Prompt: Give back the material from its first line through the line holding "scientific name: Gallinago gallinago", inclusive, with "common name" replaced by "popular name" and everything else left as it is.

-- Begin --

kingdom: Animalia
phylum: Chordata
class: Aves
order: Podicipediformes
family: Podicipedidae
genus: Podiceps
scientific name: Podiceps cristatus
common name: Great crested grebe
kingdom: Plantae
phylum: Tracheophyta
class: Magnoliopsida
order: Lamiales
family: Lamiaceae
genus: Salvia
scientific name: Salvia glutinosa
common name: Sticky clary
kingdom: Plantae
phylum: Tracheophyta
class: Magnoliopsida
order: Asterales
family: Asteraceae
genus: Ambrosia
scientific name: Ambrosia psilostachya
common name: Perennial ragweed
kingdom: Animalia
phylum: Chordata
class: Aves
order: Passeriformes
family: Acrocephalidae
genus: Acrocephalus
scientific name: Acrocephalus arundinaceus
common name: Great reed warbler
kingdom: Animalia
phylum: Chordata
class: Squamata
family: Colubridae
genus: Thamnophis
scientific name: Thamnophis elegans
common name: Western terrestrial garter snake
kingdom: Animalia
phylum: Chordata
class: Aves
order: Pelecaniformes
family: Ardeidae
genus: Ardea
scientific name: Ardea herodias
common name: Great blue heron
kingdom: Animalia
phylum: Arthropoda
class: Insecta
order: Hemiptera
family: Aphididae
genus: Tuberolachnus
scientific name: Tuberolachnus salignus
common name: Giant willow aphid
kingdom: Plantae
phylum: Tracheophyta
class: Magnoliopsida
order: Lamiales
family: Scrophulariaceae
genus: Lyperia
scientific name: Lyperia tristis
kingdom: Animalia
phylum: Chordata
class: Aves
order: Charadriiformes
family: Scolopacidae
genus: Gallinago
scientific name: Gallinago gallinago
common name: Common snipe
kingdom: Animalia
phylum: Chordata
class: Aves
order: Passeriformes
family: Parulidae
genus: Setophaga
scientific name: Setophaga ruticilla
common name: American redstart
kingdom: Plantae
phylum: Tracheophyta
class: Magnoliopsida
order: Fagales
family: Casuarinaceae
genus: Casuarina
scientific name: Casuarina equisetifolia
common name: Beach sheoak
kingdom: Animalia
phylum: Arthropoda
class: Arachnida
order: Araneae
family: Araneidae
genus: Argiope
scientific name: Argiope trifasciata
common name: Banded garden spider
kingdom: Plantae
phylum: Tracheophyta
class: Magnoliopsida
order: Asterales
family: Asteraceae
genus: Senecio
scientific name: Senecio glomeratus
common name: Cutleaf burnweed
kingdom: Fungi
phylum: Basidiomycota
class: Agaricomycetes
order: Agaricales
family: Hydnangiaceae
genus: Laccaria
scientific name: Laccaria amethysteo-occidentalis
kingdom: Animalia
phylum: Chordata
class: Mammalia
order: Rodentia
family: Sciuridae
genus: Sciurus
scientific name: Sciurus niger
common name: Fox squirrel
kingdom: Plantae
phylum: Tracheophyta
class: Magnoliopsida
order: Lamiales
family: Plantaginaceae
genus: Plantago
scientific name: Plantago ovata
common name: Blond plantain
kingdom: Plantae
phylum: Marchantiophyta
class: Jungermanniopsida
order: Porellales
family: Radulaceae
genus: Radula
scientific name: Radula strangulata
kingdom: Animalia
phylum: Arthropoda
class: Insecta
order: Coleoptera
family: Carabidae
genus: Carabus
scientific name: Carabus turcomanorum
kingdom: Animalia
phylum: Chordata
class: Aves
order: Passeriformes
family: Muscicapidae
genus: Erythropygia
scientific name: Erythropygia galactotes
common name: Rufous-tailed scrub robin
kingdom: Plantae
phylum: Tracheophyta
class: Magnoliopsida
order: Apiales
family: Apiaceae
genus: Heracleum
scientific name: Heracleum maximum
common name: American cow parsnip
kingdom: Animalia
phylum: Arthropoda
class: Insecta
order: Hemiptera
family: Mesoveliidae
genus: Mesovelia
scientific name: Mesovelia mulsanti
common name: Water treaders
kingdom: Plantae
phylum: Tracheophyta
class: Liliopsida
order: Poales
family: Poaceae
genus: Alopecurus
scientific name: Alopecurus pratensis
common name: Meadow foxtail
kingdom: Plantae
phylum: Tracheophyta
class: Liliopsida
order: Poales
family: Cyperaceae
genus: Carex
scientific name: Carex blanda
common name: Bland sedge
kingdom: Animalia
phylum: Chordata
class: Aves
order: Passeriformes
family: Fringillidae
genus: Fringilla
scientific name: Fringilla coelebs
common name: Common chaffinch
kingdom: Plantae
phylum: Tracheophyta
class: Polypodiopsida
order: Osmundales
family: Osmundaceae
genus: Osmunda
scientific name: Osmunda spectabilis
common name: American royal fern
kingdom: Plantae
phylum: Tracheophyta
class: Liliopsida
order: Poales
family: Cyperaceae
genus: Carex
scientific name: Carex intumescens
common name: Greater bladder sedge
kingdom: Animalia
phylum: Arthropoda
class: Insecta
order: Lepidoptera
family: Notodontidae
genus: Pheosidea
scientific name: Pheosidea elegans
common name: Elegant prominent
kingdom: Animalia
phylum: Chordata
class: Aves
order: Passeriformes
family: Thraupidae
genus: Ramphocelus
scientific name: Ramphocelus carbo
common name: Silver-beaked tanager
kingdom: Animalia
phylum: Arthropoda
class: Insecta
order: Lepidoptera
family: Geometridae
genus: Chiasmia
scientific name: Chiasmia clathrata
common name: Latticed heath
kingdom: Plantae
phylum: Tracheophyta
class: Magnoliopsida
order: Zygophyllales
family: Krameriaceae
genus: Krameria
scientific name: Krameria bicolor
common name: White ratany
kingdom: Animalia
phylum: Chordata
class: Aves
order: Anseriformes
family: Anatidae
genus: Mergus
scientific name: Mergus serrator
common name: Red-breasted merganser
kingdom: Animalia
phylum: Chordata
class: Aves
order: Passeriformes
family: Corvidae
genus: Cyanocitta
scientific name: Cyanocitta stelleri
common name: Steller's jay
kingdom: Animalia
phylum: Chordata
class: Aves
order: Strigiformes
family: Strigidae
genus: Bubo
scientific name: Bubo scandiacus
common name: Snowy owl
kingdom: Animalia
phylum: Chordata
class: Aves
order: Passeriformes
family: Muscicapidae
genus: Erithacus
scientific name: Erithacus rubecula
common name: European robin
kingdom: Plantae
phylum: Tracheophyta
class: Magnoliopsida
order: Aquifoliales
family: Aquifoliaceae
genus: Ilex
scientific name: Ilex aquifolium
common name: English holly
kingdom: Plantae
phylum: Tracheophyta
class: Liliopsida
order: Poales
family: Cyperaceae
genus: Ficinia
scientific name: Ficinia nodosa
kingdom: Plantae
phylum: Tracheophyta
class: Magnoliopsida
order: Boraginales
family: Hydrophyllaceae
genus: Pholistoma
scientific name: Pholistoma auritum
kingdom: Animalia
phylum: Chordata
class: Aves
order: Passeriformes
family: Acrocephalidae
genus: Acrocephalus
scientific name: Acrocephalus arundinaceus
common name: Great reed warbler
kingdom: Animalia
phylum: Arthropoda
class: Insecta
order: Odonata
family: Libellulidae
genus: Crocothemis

-- End --

Written answer:
kingdom: Animalia
phylum: Chordata
class: Aves
order: Podicipediformes
family: Podicipedidae
genus: Podiceps
scientific name: Podiceps cristatus
popular name: Great crested grebe
kingdom: Plantae
phylum: Tracheophyta
class: Magnoliopsida
order: Lamiales
family: Lamiaceae
genus: Salvia
scientific name: Salvia glutinosa
popular name: Sticky clary
kingdom: Plantae
phylum: Tracheophyta
class: Magnoliopsida
order: Asterales
family: Asteraceae
genus: Ambrosia
scientific name: Ambrosia psilostachya
popular name: Perennial ragweed
kingdom: Animalia
phylum: Chordata
class: Aves
order: Passeriformes
family: Acrocephalidae
genus: Acrocephalus
scientific name: Acrocephalus arundinaceus
popular name: Great reed warbler
kingdom: Animalia
phylum: Chordata
class: Squamata
family: Colubridae
genus: Thamnophis
scientific name: Thamnophis elegans
popular name: Western terrestrial garter snake
kingdom: Animalia
phylum: Chordata
class: Aves
order: Pelecaniformes
family: Ardeidae
genus: Ardea
scientific name: Ardea herodias
popular name: Great blue heron
kingdom: Animalia
phylum: Arthropoda
class: Insecta
order: Hemiptera
family: Aphididae
genus: Tuberolachnus
scientific name: Tuberolachnus salignus
popular name: Giant willow aphid
kingdom: Plantae
phylum: Tracheophyta
class: Magnoliopsida
order: Lamiales
family: Scrophulariaceae
genus: Lyperia
scientific name: Lyperia tristis
kingdom: Animalia
phylum: Chordata
class: Aves
order: Charadriiformes
family: Scolopacidae
genus: Gallinago
scientific name: Gallinago gallinago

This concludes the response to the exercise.